Bringing TB care to those who live far from health centers: CHC’s Community TB Care/Community DOTS

Community Treatment or Community DOTS, as it came to be known, was piloted by CHC in partnership with the National TB Program in Svay Rieng and Kompot Provinces with support from JICA (Japanese International Cooperation Agency). In 2006 it achieved a 95% TB cure rate—a game-changing success leading to its national scale-up.

The Community TB Treatment model trained local volunteers—including former TB patients—to serve as treatment supporters, who volunteer to help neighbors stick to their daily medications by Daily Observed Treatment (DOTS) of the patient taking their TB medication. Thus, they are called DOT Watchers. It is a variation of the ‘patient supporters’ that Steve Miles and Bob Maat first conceived of and actualized in the TB Program on the Thai-Cambodian Border refugee camps.

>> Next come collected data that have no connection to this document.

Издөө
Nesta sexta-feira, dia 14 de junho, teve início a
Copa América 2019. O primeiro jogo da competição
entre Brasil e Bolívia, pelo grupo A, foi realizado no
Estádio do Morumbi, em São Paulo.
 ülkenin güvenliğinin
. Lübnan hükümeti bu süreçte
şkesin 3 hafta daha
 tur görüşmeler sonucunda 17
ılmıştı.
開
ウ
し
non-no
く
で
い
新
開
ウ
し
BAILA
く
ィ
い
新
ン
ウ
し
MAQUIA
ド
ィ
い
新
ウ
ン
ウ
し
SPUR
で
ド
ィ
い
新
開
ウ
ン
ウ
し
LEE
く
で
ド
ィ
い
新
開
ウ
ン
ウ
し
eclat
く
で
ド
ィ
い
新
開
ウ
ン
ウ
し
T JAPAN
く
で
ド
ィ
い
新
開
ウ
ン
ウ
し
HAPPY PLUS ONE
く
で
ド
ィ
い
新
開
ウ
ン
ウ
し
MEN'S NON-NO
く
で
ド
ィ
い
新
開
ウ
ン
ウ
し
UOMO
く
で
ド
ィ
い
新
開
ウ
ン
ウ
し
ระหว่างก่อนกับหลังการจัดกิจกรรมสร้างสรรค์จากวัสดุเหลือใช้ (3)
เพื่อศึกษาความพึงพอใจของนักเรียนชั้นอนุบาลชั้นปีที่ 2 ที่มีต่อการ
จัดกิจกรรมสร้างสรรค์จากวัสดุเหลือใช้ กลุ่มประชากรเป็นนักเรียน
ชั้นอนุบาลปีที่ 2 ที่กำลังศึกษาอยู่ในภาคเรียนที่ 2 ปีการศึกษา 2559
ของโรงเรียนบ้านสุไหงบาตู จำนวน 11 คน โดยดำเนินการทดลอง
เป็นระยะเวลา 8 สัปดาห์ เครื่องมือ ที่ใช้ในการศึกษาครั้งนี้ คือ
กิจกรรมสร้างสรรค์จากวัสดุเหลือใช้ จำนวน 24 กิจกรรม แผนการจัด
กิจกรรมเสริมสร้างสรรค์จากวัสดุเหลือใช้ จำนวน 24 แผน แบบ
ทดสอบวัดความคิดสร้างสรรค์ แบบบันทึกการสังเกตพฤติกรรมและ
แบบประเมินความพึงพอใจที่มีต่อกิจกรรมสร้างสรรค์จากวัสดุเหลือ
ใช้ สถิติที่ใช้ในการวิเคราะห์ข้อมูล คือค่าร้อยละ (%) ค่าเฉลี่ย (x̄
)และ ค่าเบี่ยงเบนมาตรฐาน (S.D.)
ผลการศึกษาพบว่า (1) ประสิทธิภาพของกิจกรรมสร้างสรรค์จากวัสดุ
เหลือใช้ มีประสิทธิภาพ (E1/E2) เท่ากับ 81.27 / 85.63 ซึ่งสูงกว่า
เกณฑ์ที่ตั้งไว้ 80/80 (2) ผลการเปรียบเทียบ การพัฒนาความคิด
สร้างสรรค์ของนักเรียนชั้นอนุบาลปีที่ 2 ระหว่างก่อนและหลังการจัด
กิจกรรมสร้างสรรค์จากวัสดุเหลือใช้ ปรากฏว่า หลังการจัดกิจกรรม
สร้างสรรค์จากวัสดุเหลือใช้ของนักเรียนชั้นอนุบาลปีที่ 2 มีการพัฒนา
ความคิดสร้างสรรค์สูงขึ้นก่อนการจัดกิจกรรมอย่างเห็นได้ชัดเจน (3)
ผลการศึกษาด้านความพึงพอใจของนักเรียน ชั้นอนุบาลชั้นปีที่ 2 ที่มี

The DOTS Watcher — many are former TB patients themselves — help the patient to make sure to take their daily medicine.

CHC’s mobile teams guide both local government Health Center staff, patients, and patient supporters/DOT watchers, through each phase of treatment, and through community trainings resulting in enhanced detection, education, and cure.

The CHC mobile team health worker (standing behind the patient) reviews the patient’s medical TB chart and checks on the patient at routine intervals to make sure treatment is going as planned and to evaluate any medication side effects. The CHC health worker is the link between the DOT watcher, the patient and the health center, combining all these energies to achieve cure of TB. Gaining weight on TB treatment is a very positive sign of curing TB, and is checked at every visit, as it is here.

The CHC Community DOTS pilot worked so well, it was adopted for nationwide scale-up in Cambodia by the National TB Program with support from the Global Fund for TB, Malaria, and AIDS.

The World Health Organization (WHO) credited the Community ‘DOTS’ TB modelthat was developed by CHC — originally in Svay Rieng, then piloted by CHC in Svay Rieng and Kompot provinces between 2003-2006, and with the National TB Program scaled up throughout the country —for the dramatic reduction in TB infections in the country.

The young man in the red shirt was diagnosed with TB by the CHC Community DOTS team. He lived with his parents, wife and toddler son. The CHC mobile team screened the whole family in the household for TB including his young son. Screening of people in close contact with the patient for TB is facilitated by CHC Community DOTS, which is another advantage of this program.

CHC helped to transform Cambodia from one of the most TB-plagued countries in the world, to a global model of success in TB reduction.

This young mother is one of the +110,000 people in Cambodia that Cambodian Health Committee has treated for TB achieving cure rates in the high ninety percentiles. In the photo on the left, she was under TB treatment. She is cured now of TB (photo on the right) and is very happy that her daughter, husband, and mother with whom she lives, did not get TB from her. With her health restored, she is looking forward to building her family and her future.

Healing the world one life at a time

Rice growing in Svay Rieng Province during the rainy season.